As artist I want to create works that trigger one’s curiosity about these issues through myth-making, but art doesn’t provide answers. The actual learning and digging are still the responsibility of the audience and it will take lots of effort. What I could offer as an artist is a different perspective to look at things, as we are trained to question the status quo, to reveal hidden histories and to preserve memories.
Wu: How do Hong Kong’s social reality and cultural characteristics affect your artistic practice? A year ago, you were commissioned to produce several art pieces for the project Contagious Cities. Facing this new wave of epidemic, what new thoughts have you developed?
Su: Actually for the longest time, I didn’t think Hong Kong’s social reality and cultural characteristics had any effect on my practice. My interest in science is considered quite niche in the tiny art scene in this place branded as “Asia’s world city.” I found inspiration from films, pop science books and science fiction. Having said that, Hong Kong’s unique situation did have a huge impact on my personal growth as many of my friends are involved in community organization. My artistic practice is often informed by my non-art-related side projects which are more socially aware or goal oriented. I find it effective to use my network as an artist to initiate these projects.
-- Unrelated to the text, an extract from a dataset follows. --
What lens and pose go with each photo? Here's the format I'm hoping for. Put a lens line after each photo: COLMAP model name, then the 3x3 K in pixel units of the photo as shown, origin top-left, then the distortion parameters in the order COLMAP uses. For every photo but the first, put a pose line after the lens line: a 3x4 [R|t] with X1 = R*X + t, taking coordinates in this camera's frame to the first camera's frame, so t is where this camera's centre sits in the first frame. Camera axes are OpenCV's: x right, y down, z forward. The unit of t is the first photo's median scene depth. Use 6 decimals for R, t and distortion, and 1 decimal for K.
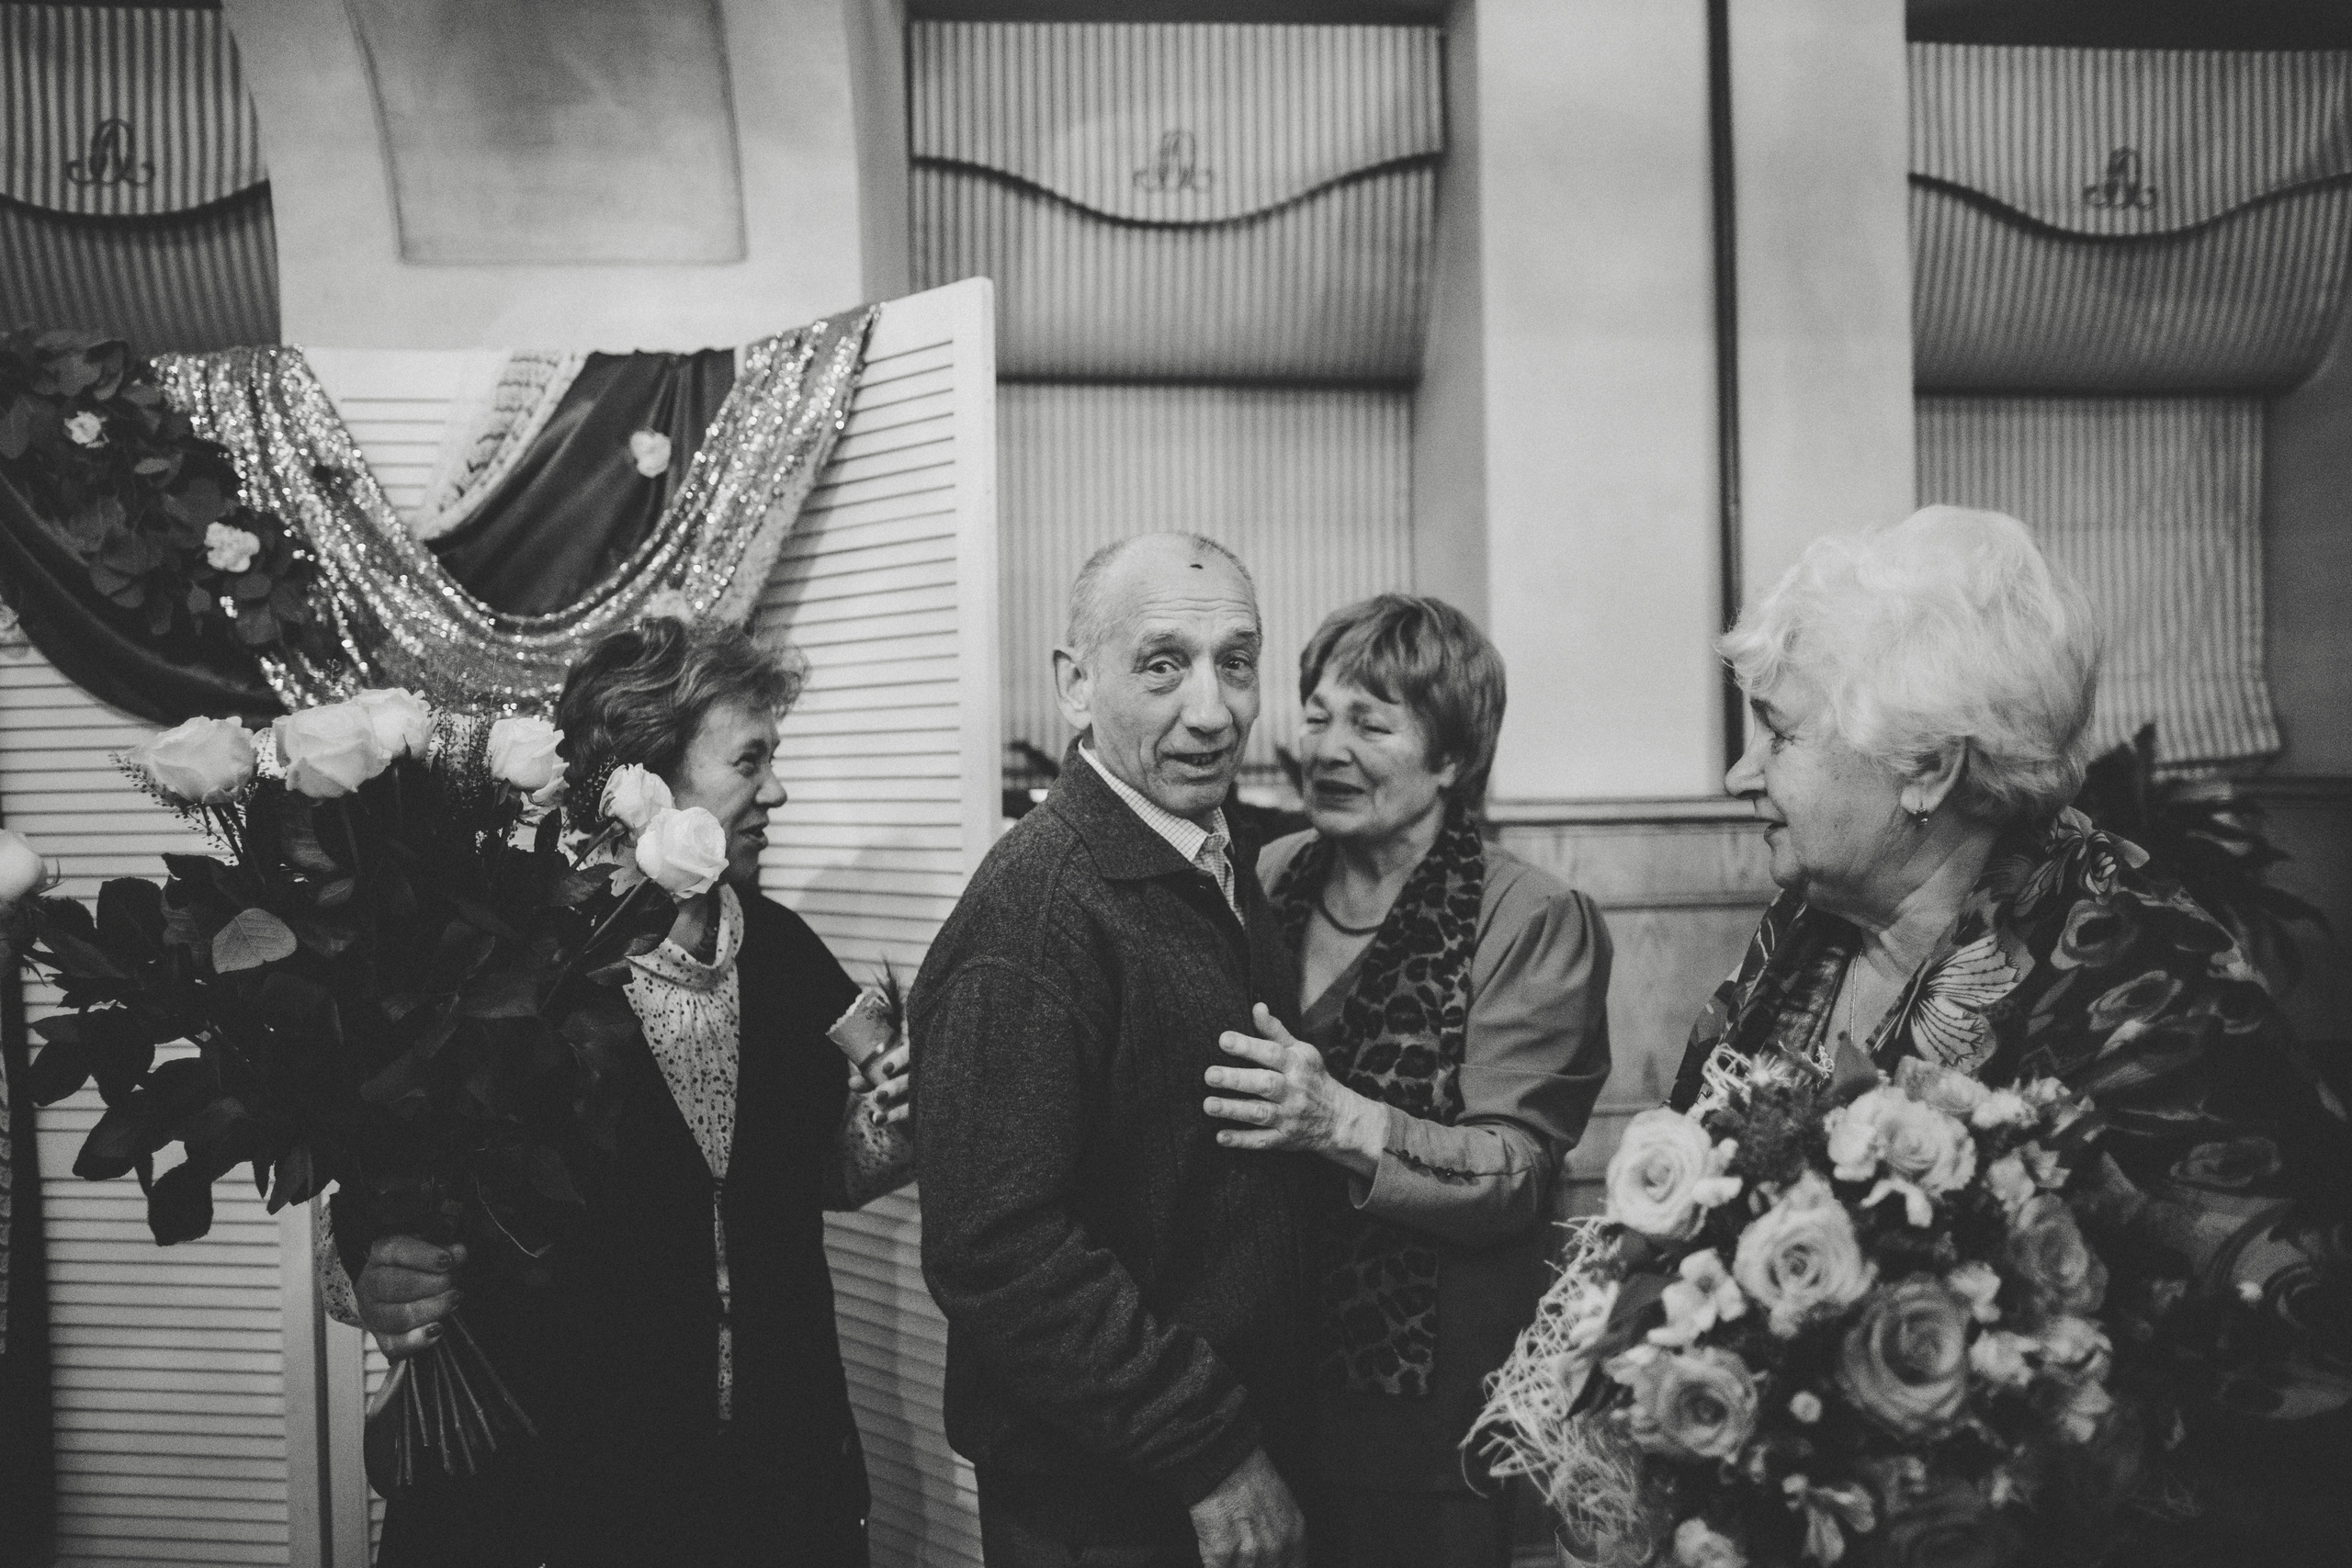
lens RADIAL K [[1670.4, 0, 1176.0], [0, 1670.4, 784.0], [0, 0, 1]] dist [-0.001046, 0.094094]
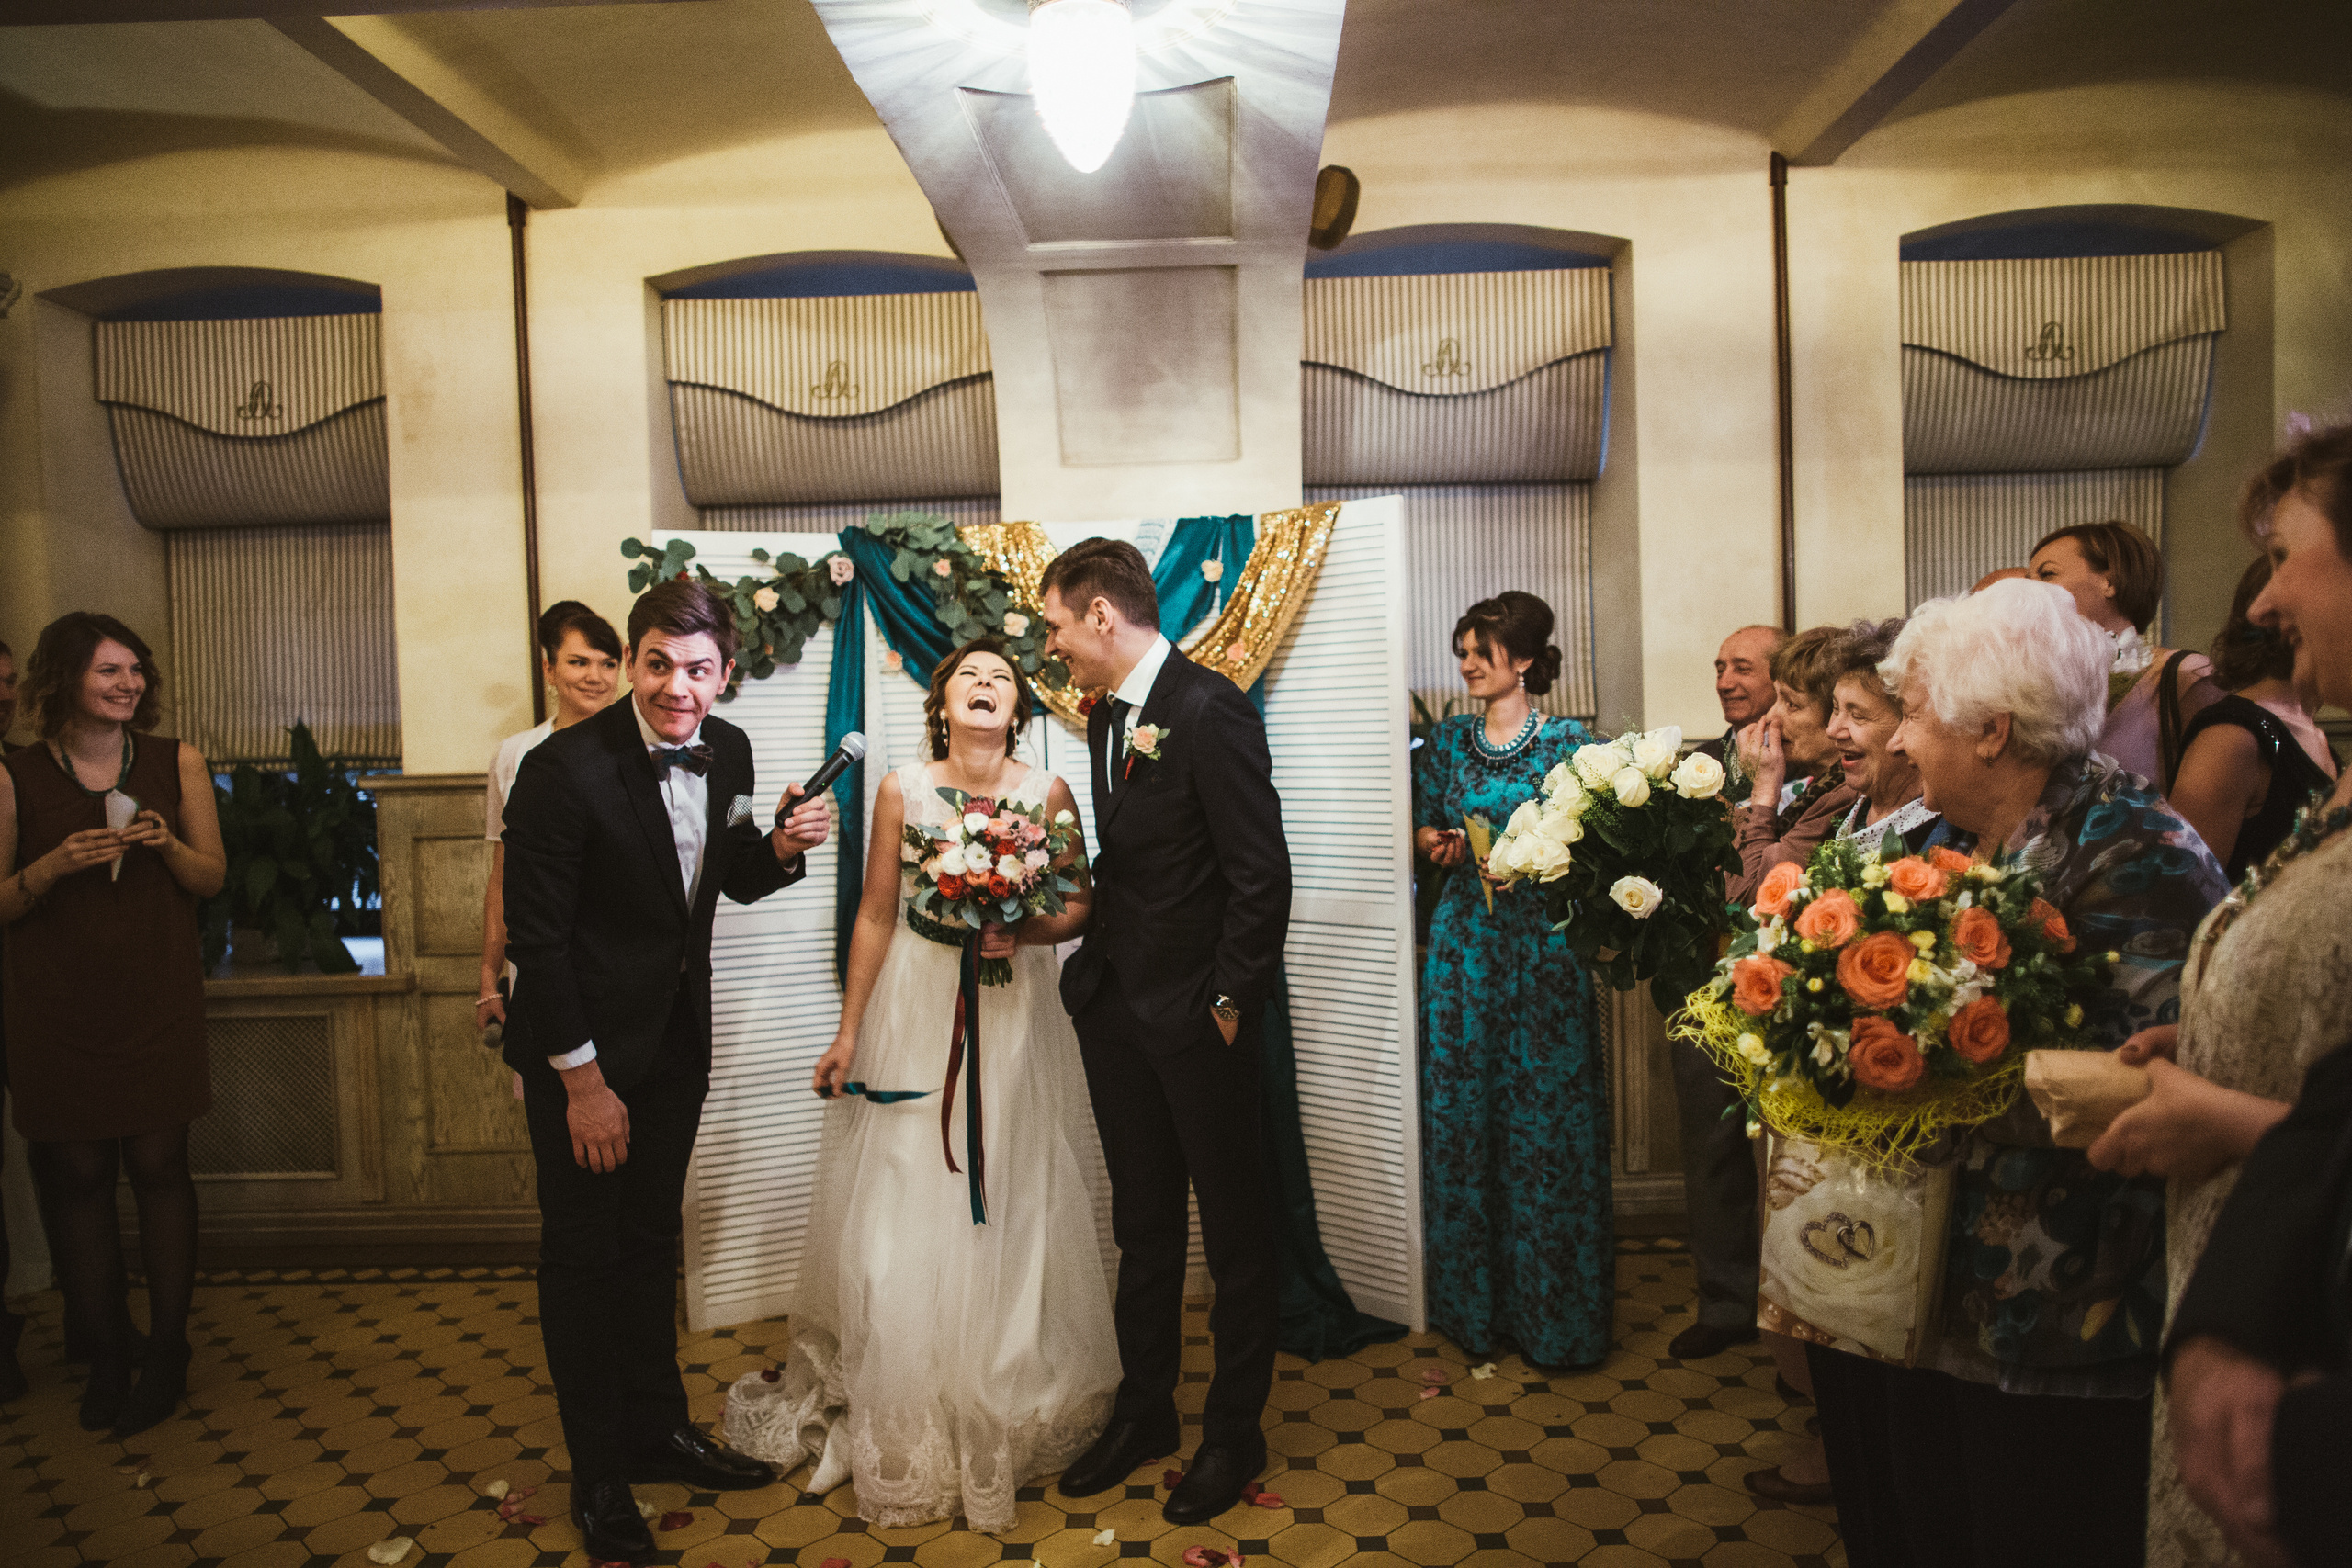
lens RADIAL K [[1670.4, 0, 1176.0], [0, 1670.4, 784.0], [0, 0, 1]] dist [-0.001046, 0.094094]
pose [[0.996752, -0.008731, -0.080052, -0.139362], [0.011356, 0.999410, 0.032402, -0.006580], [0.079722, -0.033206, 0.996264, -0.685527]]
I haven’t any new thoughts at the moment. It feels like we are in a crossroad right now where things can take an unexpected turn, there could be a new epidemic that overlaps with COVID-19, plus there is still so much mystery around the virus itself, the availability of a vaccine is also questionable. At the same time, we also need to deal with political unrests both locally and around the globe. It is indeed a difficult time for the people of Hong Kong. New ideas that I might have now need to sink in before they can be transcended into a work of art. To create something critical, I would need some distance, meaning that I wouldn’t be able to create anything in the midst of a catastrophe when I am overwhelmed by emotions.